3) The Lighthouse of Alexandria – The most useful of all the Wonders. This lighthouse made the seas safer for sailors, and was at one time the tallest building on Earth. The Lighthouse’s illumination could be sees for up to 35 miles off the Great Harbor in Alexandria. This would have been our number five Wonder, but the fact that it was completed under the rule of Mr. Ptolemy Philadelphus bumped it up a couple of spots. Nice name, my man, nice name!
2) The Hanging Gardens of Babylon – Nebuchadnezzar II built this bad boy, for his wife who didn’t like the surroundings of the seat of his government in what is now modern day Iraq. So he built her the legendary Hanging Gardens of Babylon. A bit of paradise about 35 miles south of Baghdad. Trees, fruit, exotic animals and waterfalls…no, it’s not a Siegfried and Roy show, it’s the second best Wonder on our list.
1) The Colossus of Rhodes – Any Wonder that has an X-Man named after it, is number one in our book! Above and Beyond this, the movie in Civilizations II for this Wonder was the best movie in that game (well, all those movies were good, but the Colossus is a Last Row favorite). Look, this statue was 100 feet tall and stood at the mouth of the harbor in the city of Rhodes, which is on an island near Greece. This statue was erected to celebrate the unification of three city-states where Rhodes was the capital. This huge statue inspired the Statue of Liberty, which in turn inspired a play in football…How can the Colossus of Rhodes not be our number one wonder?
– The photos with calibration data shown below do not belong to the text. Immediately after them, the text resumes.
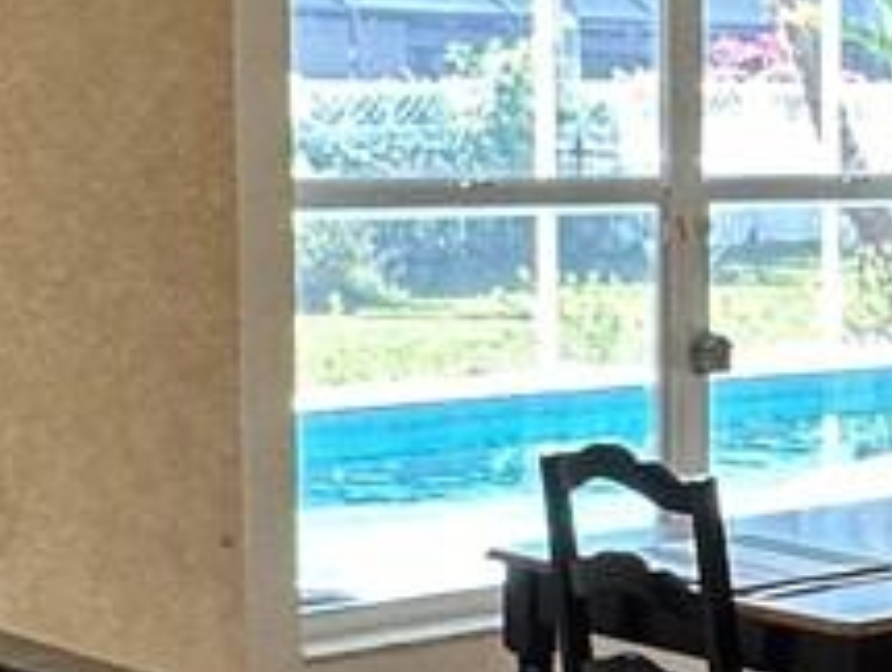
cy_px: 415
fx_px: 2684
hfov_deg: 17.2
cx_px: 1307
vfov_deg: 14.3
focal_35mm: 104
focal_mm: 2.22
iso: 160
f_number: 2.2
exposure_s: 1/120
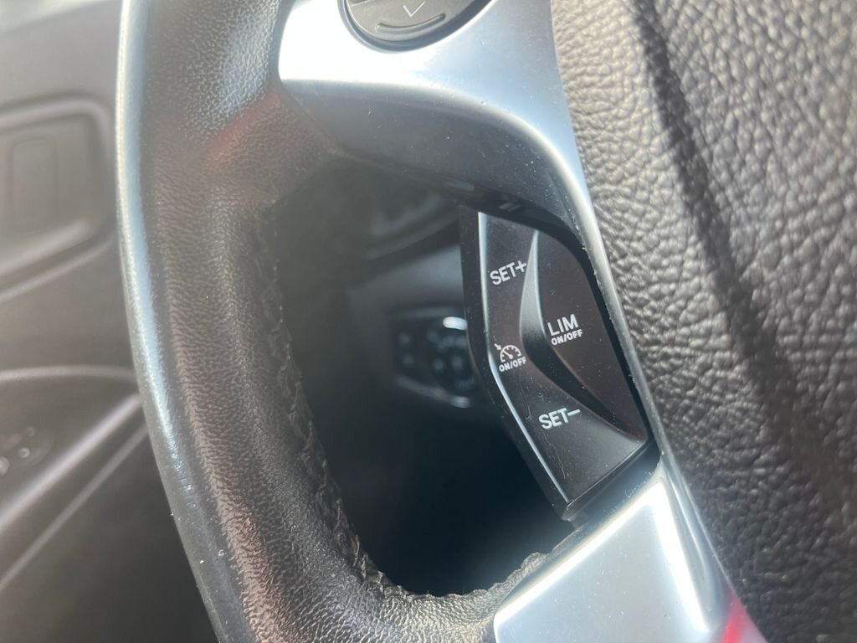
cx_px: 428
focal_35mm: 26
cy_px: 322
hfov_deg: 67.3
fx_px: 644
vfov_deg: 53.1
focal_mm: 5.1
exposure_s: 1/122
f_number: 1.6
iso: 100
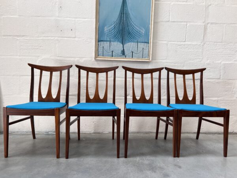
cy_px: 89
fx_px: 178
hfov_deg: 67.3
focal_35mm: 26
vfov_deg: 53.1
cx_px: 118
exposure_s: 1/121
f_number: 1.5
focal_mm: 5.7
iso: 40
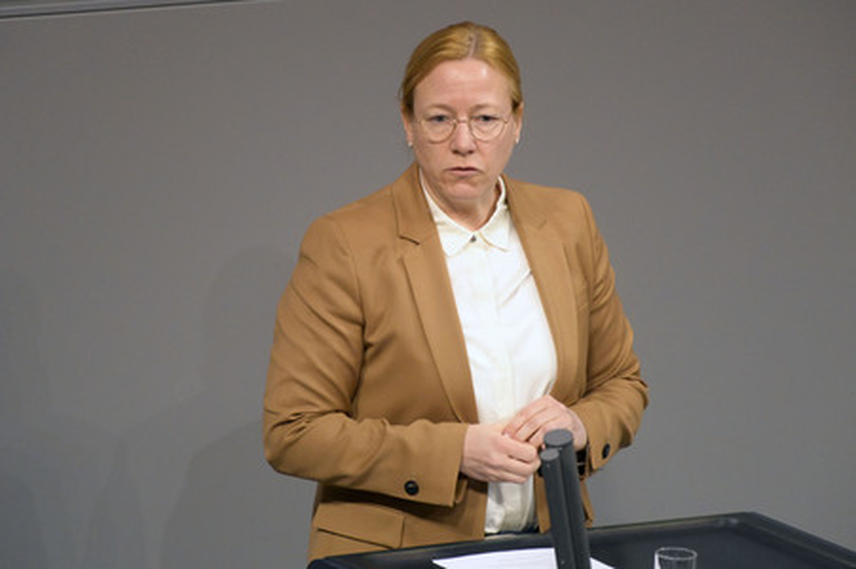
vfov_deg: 2.9
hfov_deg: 4.3
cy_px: 284
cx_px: 428
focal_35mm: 480
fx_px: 11405
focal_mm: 480
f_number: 5.6
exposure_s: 1/400
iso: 12800
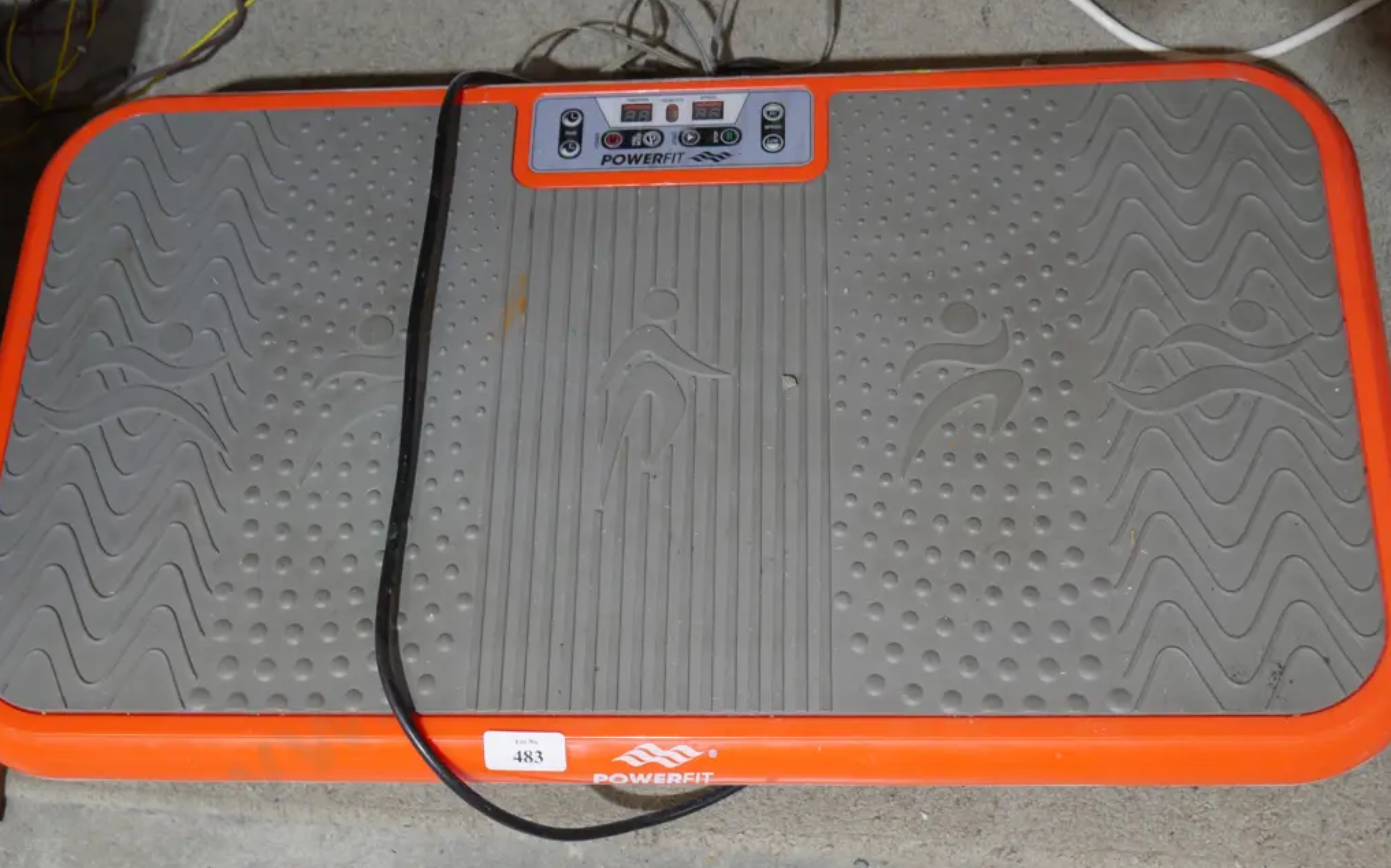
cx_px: 692
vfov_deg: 27.4
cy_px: 456
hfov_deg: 42.7
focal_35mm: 47
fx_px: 1781
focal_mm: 22
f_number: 4.7
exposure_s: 1/60
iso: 1000
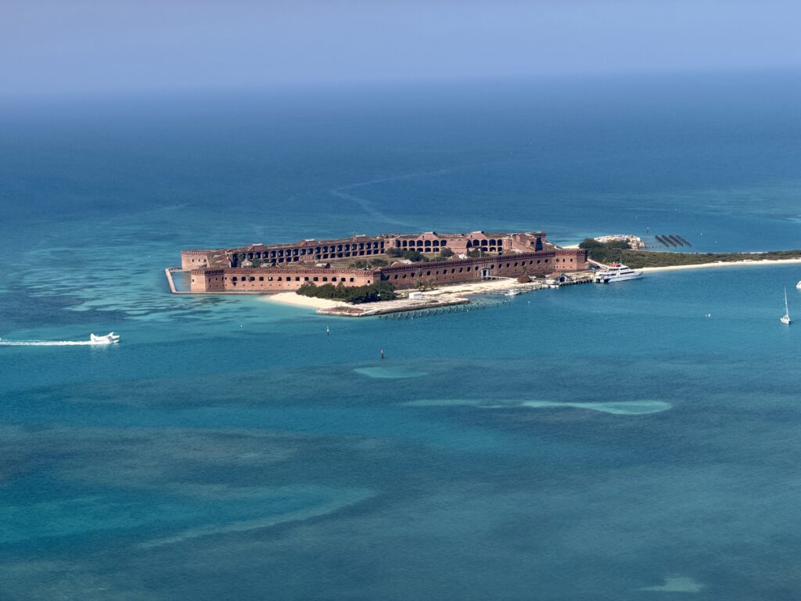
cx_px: 400
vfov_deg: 14.8
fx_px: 2314
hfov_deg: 19.6
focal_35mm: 100
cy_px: 300
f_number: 2.8
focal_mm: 16.89
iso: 25
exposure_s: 1/709
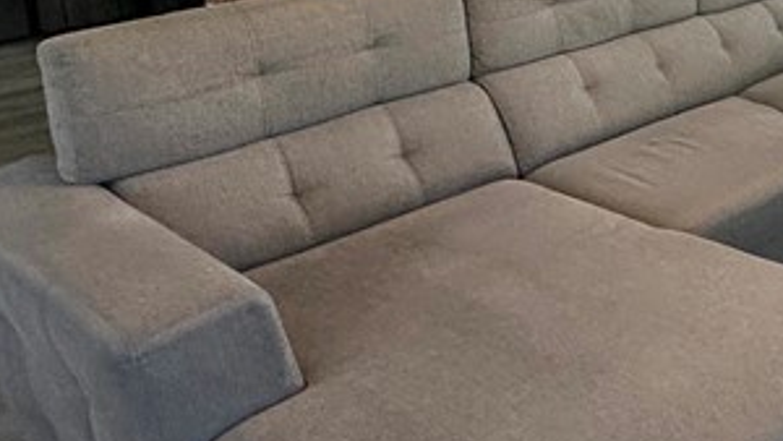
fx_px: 1080
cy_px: -65
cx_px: 1015
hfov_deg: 31.1
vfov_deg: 21.7
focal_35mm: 52
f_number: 2.2
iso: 100
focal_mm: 2.22
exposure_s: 1/120
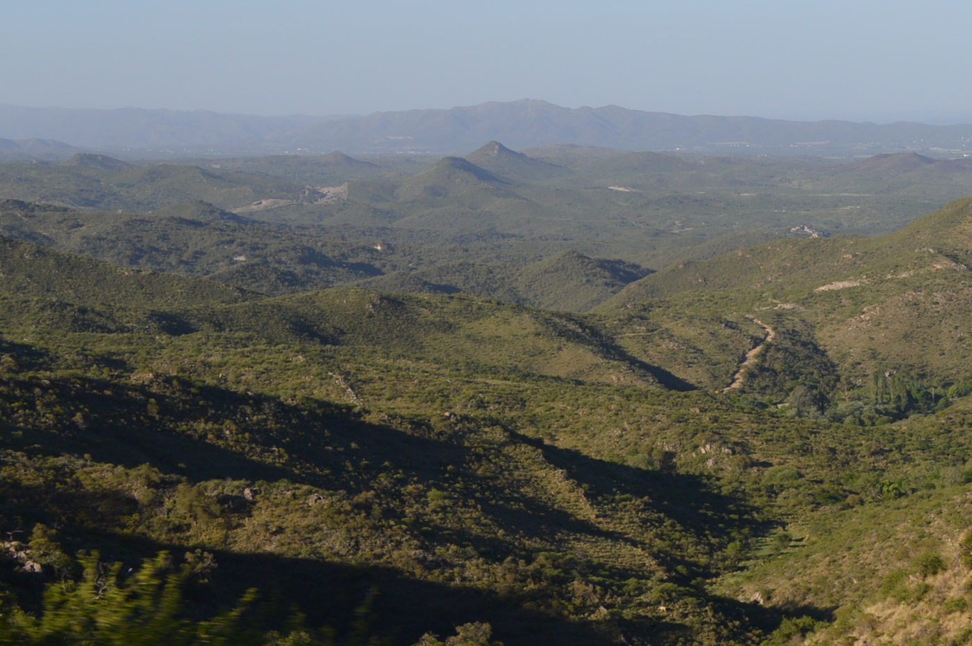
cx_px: 992
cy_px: 40
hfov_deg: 20.3
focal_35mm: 97
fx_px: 2617
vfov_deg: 13.9
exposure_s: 1/250
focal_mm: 30
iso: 100
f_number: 8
P.S. – The Mausoleum at Halicarnassus shouldn’t even be called a Wonder. It stinks!! Please…If we had a Top Seven List instead of a Top Six list, it still wouldn’t make the list. That fine Cleopatra would have been our Seventh Wonder. To paraphrase the late, great Martin Lawrence, “Cleopatra, we here in the Last Row are well aware that milk does a body good, but damn girl, how much milk you been drinkin’ ?!?!”